Last Friday I went to another hybrid event: this time the Pirate Party Society (seriously) were teaming up with the Japanese Society for a talk about fanslation, followed by a film called The Girl Who Leapt Through Time.
Needless to say, I had heard of neither of those things before I walked into the Hist Conversation Room that evening. Despite being distracted by a group of people who insisted on talking loudly while the it was going on (highly unfair, because I find it hard enough to concentrate on anime as it is), and by the prevalent Hist propaganda (did you know that there was no Hist auditor from 1830-32? Neither did I), I think I can safely say I learnt something about this ‘fanslation’ lark (it’s when fans translate manga so that English speakers can read it. But there’s a big piracy issue. That’s where the Pirate Party come in. Linkage). With the talk itself aimed at readers of manga and members of its community, I was, needless to say, slightly out of my depth. But after Arann McMahon, Japanese Soc’s PRO, told me that you don’t have to like manga ‘at all’ to be in the Japanese Society, I felt like I was back in familiar society territory, where people tell me what they do, what events they have, and who’s in their society. I did learn a bit about manga, though. Seriously.
Before I talked to Arann, however, I had business to attend to with the Pirate Party Society (yes, that is their official name). First of all, who are they? “Pirate Party was formed in Sweden a good couple of years back,” their PRO Ian Hunter tells me. “They’re a political party and they’ve got three things on their agenda.” The first, copyright reform, the second, patent reform, “and the final one is privacy and freedom of speech, so here in Trinity we do a lot of stuff with privacy on the internet.” And there I was thinking that all they did was dress up as Captain Jack and have ‘expeditions’, something I recommended they do in their down time. “We have to, we really do,” says Ian, laughing. The chair, Mike Gallagher, says that they’re already halfway there. “In the constitution, I’m the captain,” he says. I suggest using that in their publicity more. After all, who doesn’t want to mess around with wooden legs and neckerchiefs?
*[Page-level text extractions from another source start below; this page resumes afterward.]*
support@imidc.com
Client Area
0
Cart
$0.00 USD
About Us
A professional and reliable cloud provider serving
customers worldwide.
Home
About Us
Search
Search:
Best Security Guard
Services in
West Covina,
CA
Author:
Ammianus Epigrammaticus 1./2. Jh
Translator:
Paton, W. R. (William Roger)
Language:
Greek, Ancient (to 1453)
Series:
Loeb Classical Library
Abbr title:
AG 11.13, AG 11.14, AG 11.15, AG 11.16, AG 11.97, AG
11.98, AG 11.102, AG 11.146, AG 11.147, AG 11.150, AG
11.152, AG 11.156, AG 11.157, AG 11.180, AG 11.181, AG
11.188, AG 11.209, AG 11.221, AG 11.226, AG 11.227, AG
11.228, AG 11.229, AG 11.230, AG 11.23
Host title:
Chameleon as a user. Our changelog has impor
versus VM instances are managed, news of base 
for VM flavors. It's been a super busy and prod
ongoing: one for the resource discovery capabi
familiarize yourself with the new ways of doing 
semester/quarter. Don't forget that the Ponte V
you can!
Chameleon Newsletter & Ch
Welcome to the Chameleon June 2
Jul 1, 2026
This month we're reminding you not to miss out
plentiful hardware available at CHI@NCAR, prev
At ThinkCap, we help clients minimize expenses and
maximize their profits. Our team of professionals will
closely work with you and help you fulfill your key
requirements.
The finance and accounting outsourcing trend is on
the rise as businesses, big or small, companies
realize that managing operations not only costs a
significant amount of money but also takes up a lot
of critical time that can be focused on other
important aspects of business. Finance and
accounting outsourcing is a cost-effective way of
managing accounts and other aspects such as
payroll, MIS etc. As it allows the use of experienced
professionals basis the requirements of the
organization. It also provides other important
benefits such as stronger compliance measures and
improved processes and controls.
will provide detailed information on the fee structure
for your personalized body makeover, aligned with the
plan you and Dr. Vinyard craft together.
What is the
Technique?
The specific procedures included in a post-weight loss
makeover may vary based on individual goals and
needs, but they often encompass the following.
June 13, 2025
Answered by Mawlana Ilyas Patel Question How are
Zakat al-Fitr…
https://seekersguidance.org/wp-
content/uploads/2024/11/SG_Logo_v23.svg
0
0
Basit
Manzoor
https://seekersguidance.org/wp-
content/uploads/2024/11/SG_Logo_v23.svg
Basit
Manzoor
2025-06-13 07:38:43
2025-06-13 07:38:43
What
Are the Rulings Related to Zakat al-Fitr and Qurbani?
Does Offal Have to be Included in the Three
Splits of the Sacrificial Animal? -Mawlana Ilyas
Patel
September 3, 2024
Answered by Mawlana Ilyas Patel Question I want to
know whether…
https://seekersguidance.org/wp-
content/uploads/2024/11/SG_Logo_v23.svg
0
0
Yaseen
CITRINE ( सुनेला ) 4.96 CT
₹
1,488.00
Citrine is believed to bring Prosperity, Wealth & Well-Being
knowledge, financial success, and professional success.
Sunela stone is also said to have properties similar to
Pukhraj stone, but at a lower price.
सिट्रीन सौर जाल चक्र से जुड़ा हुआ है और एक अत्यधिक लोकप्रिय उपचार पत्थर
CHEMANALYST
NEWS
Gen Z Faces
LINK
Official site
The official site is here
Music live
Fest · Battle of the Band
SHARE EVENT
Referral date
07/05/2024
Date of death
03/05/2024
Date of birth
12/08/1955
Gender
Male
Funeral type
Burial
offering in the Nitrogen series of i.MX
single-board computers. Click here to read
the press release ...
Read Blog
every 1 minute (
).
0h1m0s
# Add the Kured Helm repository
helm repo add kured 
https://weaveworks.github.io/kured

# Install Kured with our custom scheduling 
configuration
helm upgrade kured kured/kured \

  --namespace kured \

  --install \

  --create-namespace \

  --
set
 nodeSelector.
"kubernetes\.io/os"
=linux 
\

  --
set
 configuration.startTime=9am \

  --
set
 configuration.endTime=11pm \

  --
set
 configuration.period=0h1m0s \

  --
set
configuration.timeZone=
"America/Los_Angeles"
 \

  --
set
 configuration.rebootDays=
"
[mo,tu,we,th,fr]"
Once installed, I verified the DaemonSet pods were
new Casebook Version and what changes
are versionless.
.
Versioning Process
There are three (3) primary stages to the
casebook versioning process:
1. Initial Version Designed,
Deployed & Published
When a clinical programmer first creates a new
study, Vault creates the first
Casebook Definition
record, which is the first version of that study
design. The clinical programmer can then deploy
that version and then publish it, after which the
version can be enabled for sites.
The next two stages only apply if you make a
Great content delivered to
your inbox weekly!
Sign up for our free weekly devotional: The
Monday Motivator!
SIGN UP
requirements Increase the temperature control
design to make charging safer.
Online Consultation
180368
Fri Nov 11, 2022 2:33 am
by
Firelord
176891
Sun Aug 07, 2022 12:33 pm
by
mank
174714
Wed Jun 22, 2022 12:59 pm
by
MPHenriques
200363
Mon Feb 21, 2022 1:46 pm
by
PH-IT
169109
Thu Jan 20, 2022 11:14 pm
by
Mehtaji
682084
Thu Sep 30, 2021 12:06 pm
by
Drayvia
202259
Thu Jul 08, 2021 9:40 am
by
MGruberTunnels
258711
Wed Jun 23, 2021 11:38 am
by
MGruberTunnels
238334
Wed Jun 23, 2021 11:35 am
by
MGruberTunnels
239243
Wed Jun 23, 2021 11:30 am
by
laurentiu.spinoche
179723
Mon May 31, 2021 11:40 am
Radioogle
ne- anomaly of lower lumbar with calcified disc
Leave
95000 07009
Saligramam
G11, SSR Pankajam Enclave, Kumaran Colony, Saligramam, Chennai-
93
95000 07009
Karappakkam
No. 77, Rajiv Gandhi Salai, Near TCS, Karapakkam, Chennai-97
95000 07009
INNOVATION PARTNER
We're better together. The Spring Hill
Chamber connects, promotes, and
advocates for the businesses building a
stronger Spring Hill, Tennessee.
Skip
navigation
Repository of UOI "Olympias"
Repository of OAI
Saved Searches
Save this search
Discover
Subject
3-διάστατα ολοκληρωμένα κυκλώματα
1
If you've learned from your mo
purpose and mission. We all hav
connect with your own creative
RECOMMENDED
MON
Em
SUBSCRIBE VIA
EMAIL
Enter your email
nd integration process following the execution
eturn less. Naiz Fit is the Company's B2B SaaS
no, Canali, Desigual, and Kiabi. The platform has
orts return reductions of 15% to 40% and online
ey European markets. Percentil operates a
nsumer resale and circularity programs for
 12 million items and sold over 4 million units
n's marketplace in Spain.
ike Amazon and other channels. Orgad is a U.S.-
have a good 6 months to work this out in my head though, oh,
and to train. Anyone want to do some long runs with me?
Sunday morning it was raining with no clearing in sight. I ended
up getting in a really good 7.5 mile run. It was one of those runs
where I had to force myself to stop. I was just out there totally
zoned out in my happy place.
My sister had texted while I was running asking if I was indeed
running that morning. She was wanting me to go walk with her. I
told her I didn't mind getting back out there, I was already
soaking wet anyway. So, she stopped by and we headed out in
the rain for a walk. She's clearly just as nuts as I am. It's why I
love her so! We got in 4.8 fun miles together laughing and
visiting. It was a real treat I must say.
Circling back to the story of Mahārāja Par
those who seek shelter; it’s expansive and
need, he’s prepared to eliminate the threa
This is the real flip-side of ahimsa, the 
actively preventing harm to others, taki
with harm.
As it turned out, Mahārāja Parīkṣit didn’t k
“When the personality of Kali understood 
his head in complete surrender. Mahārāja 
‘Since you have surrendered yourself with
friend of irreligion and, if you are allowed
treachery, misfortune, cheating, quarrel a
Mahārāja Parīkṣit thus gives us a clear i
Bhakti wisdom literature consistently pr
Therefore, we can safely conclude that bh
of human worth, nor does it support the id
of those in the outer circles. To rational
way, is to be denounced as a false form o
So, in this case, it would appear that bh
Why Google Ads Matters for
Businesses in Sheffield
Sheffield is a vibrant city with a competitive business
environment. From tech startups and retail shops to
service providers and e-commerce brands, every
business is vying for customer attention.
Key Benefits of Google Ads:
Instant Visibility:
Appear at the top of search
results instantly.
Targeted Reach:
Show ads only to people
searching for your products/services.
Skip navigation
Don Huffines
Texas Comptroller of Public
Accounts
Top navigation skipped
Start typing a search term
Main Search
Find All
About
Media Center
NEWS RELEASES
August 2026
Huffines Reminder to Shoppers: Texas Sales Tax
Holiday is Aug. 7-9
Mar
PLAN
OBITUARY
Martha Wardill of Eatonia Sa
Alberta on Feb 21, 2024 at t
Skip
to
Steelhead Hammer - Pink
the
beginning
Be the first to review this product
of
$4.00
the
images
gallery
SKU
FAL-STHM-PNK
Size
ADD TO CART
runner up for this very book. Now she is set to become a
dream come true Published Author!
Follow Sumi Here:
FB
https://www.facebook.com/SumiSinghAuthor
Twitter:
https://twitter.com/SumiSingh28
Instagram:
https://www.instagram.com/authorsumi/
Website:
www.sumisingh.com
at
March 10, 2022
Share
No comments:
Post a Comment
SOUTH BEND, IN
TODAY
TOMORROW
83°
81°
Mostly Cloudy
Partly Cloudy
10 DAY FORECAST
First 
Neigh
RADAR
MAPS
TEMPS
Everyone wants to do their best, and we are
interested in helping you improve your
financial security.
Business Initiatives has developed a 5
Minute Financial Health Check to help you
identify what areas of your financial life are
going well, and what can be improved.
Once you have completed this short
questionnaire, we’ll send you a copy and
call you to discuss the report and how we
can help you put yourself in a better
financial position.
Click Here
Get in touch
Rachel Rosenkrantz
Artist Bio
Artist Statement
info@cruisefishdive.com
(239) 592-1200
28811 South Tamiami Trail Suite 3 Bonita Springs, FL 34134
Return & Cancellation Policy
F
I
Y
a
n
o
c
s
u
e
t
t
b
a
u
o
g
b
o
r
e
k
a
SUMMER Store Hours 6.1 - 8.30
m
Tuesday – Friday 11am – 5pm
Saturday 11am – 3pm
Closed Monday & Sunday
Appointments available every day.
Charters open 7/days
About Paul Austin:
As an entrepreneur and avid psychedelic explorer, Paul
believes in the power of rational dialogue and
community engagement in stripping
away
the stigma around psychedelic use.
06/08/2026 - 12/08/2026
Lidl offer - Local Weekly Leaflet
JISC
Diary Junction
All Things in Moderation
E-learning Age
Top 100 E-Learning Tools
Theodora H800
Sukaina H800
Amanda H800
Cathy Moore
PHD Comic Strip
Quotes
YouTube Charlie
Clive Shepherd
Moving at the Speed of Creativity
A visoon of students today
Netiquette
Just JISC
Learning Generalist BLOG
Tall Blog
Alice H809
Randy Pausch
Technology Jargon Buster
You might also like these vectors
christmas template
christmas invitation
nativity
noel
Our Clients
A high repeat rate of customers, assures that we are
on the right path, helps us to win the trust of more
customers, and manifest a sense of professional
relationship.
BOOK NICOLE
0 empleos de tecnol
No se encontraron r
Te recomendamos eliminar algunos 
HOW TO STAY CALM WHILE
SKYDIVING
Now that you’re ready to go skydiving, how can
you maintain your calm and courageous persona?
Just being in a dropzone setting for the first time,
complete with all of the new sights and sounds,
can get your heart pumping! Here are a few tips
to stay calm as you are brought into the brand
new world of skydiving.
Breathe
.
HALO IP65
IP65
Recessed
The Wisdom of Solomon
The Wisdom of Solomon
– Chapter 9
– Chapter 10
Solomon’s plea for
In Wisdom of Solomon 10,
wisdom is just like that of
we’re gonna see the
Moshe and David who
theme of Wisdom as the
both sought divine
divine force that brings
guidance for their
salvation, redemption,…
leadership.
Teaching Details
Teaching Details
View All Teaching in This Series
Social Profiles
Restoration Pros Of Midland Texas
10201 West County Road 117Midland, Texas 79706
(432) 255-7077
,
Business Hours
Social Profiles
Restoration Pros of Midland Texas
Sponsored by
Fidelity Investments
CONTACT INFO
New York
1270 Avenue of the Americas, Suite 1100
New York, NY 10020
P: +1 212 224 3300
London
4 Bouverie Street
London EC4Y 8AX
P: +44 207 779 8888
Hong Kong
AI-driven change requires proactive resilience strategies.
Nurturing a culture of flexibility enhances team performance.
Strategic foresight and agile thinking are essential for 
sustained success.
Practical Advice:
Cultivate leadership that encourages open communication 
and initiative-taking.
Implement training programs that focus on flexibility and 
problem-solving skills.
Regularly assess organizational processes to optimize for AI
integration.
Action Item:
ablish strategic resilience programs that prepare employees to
Aside from that, though, they are a serious society who don’t like “filler events”. “We try to have meaningful events,” says Mike, that involve speakers. As for the committee, they’re mainly computer science students for whom the issue of piracy, and practically anything else concerning the internet, is close to home. However, they are keen to express that their society “does apply to everyone because everyone does use the internet,” and that their membership has doubled to 120 in the past year. But what’s the main thing on their agenda? Ian explains. “We get in contact with external groups, so this year we hosted the CryptoParty Ireland, which is newly formed. They’re an external group and it was their first meet up so we helped host them… and then also the protest for SOPA [Stop Online Piracy Act] last year, we had a lot of involvement with that.” These computer heads don’t faff about, but I want to know what their main belief is, before letting them go to watch the film. “We believe in the fundamental ideas of equal rights… we think people’s rights are more important than profits,” says Mike. And who can refute that?
The crossover between the societies did lie in manga, so I had to learn a little bit about it. I’m going to be honest, though: to me, manga just looked like Japanese versions of the Beano and Dandy. Arann explains its cross-cultural appeal: “part of it is just wanting to escape from western culture into something that’s completely different,” he says. “It’s like the cartoons people watched when they were kids, except it’s the evolution of that in that it’s more mature.” But if the superheroes and high-school dramas of manga aren’t your thing, it doesn’t matter. The main aim of the society is to “run regular cultural events to try to promote Japanese culture.” There are language classes, sushi tastings, and origami nights. Arann himself teaches the beginner classes. “I think that’s awesome because I feel like I’m imparting some of what makes the society and Japanese important to me, and spreading that to other people.” There are the obligatory film nights “because people can easily identify with that aspect of Japanese culture,” but although they attract lots of anime fans, “we do get lots of people who are just curious and have never eaten sushi before. It’s not all raw fish!” Their film pick this week, The Girl Who Leapt Through Time, is an independent film, “it’s also quite a popular one, so small studios can do excellent films as well”. Sort of like how small societies can pull of good events, right? Finally, I ask, why should one join the Japanese Society? “We offer an insight into a culture that is something completely different to anything we have in the west and anything the vast majority of students would have experienced before,” says Arann. And they have free origami classes. You can’t mess with that kind of awesome.